Compare this to a couple other options:
  • Running a VM with autoscaling: Assuming all of your requests are proxying OpenAI calls, you’re going to be able to handle many QPS per node. The requests mostly involve waiting, and even then, the network load of each call is pretty low.
  • Cloudflare Workers: Cloudflare recently updated their pricing to address this issue. They now no longer bill you for non-CPU time spent awaiting I/O - so you’d only pay for the 50ms of active CPU time.
It clearly seems like Vercel is worse at this - charging you two orders-of-magnitude more relative to alternatives, for doing not much different.

But does it matter?

Vercel might be overbilling you for CPU time here, but it’s plausibly immaterial. Your GPT request is running on a beefy 8xA100 box, and having Vercel idle a tiny machine-slice shouldn’t count for much.
However, there are some reports of this ultimately being an issue. The comments are generally filled with people a) using workarounds to await for GPT elsewhere, b) being unhappy with the cost of Vercel at scale.
Crunching the numbers, let’s stick with the earlier estimates of 5k tokens, split evenly between prompt & completion, GPT-3.5-turbo or GPT-4-turbo, and 20s to complete w/ ~50ms of CPU time used.
For one million requests:
  • GPT-3.5-turbo: $7,500
  • GPT-4-turbo: $100,000
  • Cloudflare Workers: $2.3
    • ($2 for 50ms * 1m requests)
    • ($0.3 for 1m requests)
  • Vercel Serverless (256 MB machines): $556
    • ($40/(100*3600)) per GB-second
  • Vercel Serverless (1024 MB machines): $2222
  • Vercel Edge: $2 $800
    • ($2 per 1m execution units * 400 execution units per call)
    • $2 per 1m execution units * 1 execution unit per call
    • Updated: leerob pointed out on HN that Vercel bills for wall-time on serverless functions, but not on Edge. Hence, edge is much cheaper. Read here.
So, if you’re running a Next.js server doing a bunch of other tasks (and have found 1024 MB RAM appropriate), and then add an GPT-proxying route for GPT-3.5-turbo, you might find that it’s as much as a third of your OpenAI bill.

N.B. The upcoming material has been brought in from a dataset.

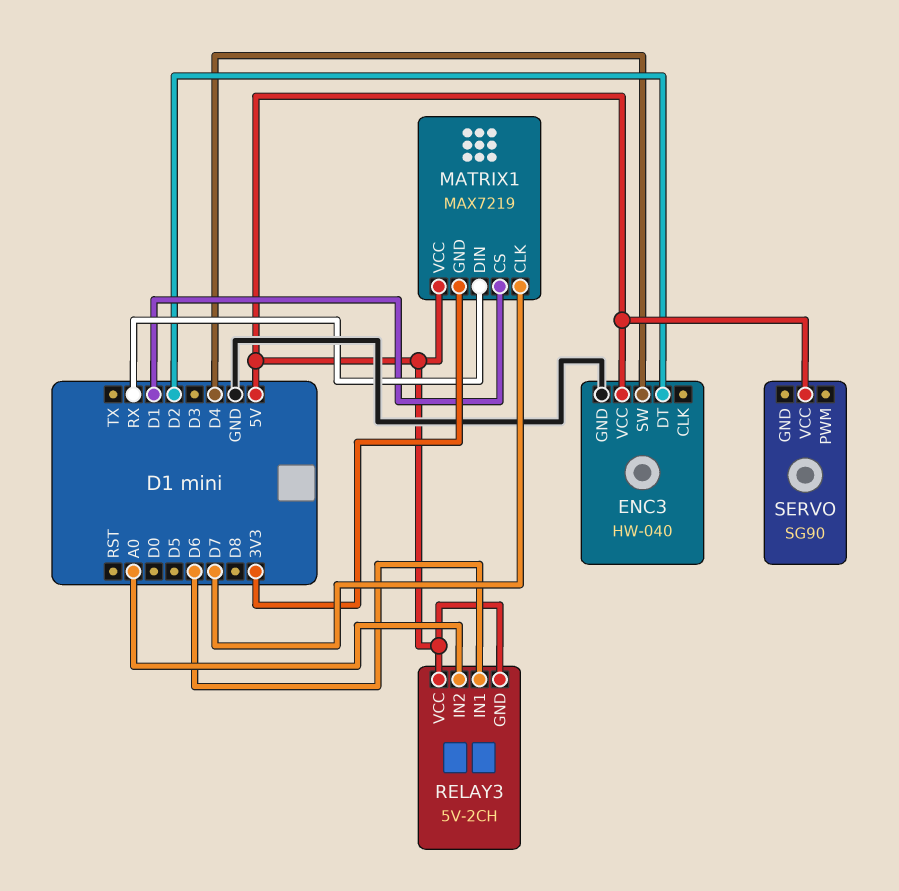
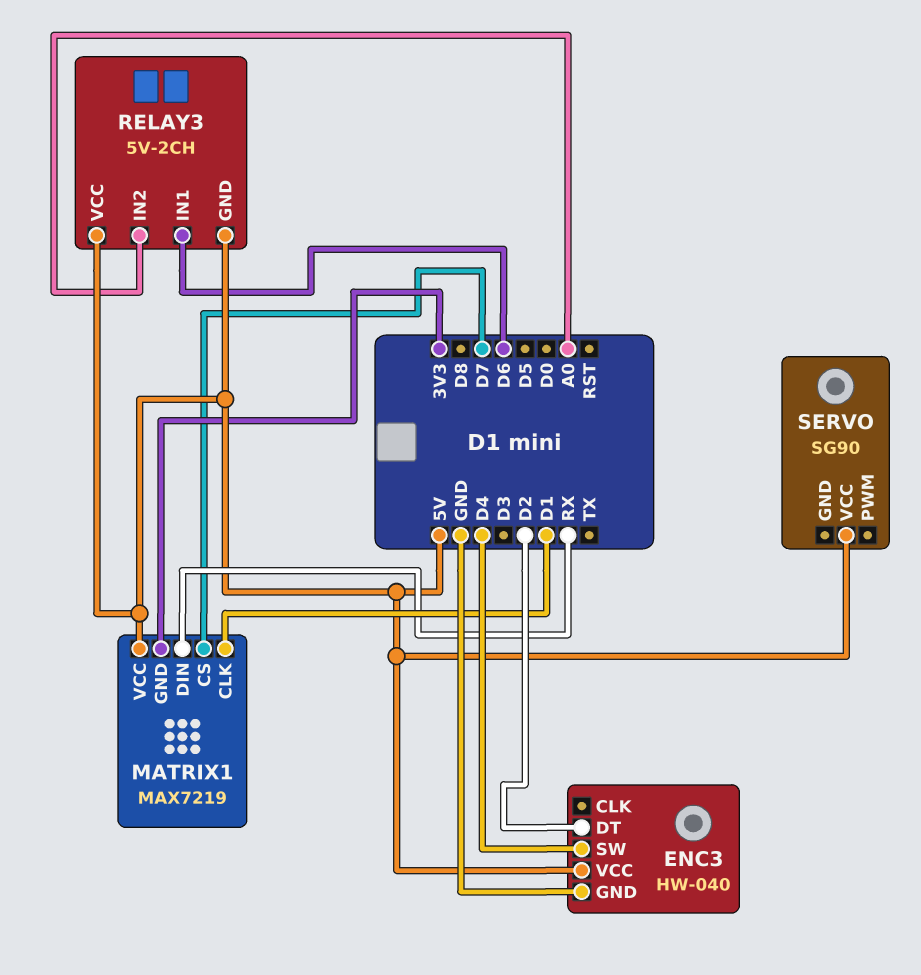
MATRIX1 pin CLK: D7 -> D1
MATRIX1 pin CS: D1 -> D7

So, should you use Vercel for this?

A ~5-30% tax on all your OAI activity that passes through it is nothing to scoff at, but if you’re using Vercel for web hosting anyways, it’s fine to initially proxy LLMs via Vercel in the name of reducing complexity. At least until you’re spending >$1-5k on paying off the troll every month.
Vercel seems to be positioning themselves as “the convenient option you eventually migrate off of” in other places too, so perhaps that’s how you should conceive of them.
Update: This is actually not the case if you’re able to use Vercel Edge instead for when you need to proxy OAI requests since those bill based on CPU-time, not wall-time.